The wealth of a nation is its intellectual capital. You know, we bombed Germany flat in World War II, and 15 years later, they're a dynamic economic power. That's because they had intellectual capital. There are countries on this planet, you could go there today, give everybody a million dollars, and 10 years from now, they'd all be as broke as they are right now.

So this is a tremendous engine for economic progress, technological progress and human welfare, and there's very little that can match it.

FLATOW: And who in Washington do you have to, you know, preach this to? Who do you have to convince?

ZUBRIN: We have to convince the president to give us a space program we can believe in.

FLATOW: That's sort of a takeoff on his theme, a space program we can believe in.

ZUBRIN: Yeah, that's right, a space program we can believe in. How about some hope and change and audacity? The - you know, how about a president that gets up there and instead of saying - I mean, look, this is not just Obama, okay. I don't want to be partisan here because Bush did the same thing. Okay, Bush got up there. He wanted to put a little sizzle on the space program. So in 2004, he said, you know, I've got a vision, we will return to the moon by 2020, which is basically an exciting goal - to a certain extent - but in any case, put off so far into the future that he didn't have to do anything to achieve it.

So, Obama comes in, nothing's been done, really. He cancels it, and so he comes up with another imaginary goal, an asteroid mission by 2025, which doesn't require him to do anything.

So instead, though, we're still spending 19 billion a year, as much as we spent on average during Apollo, except we're doing it to spread money around because there's 27 electoral votes in Florida and other electoral votes in Ohio and so forth. We could, you know, make just many people happy with NASA contracts, OK, but accomplish great things for the nation at the same time if we really had a goal. It requires vision, it requires embracing risk.

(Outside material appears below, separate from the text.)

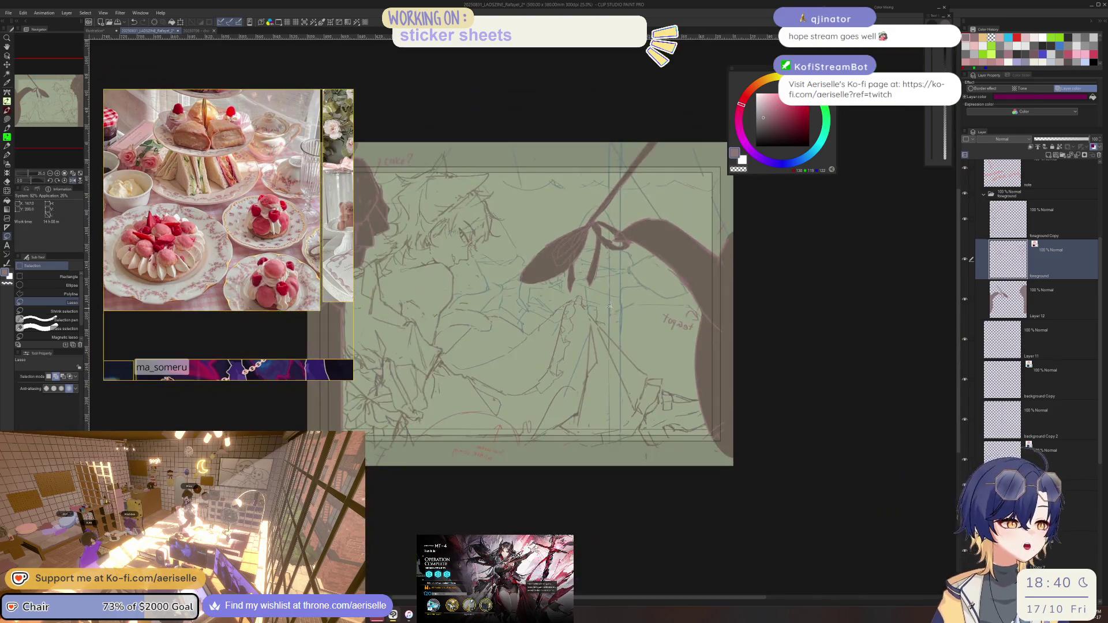
scroll(622, 289, "up", 5)
key("o")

But nothing great has ever been accomplished without risk.

FLATOW: All right. And there's the case. Robert Zubrin is giving his case, and you can read it, well-written in his book "The Case for Mars: The Plan to Settle the Red Planet and Why We Must." He's also president of the Mars Society based in Golden, Colorado. Always good to talk to you, Robert. Thanks for coming on again to SCIENCE FRIDAY. Have a good weekend.

ZUBRIN: Thanks for having me. OK. Same to you.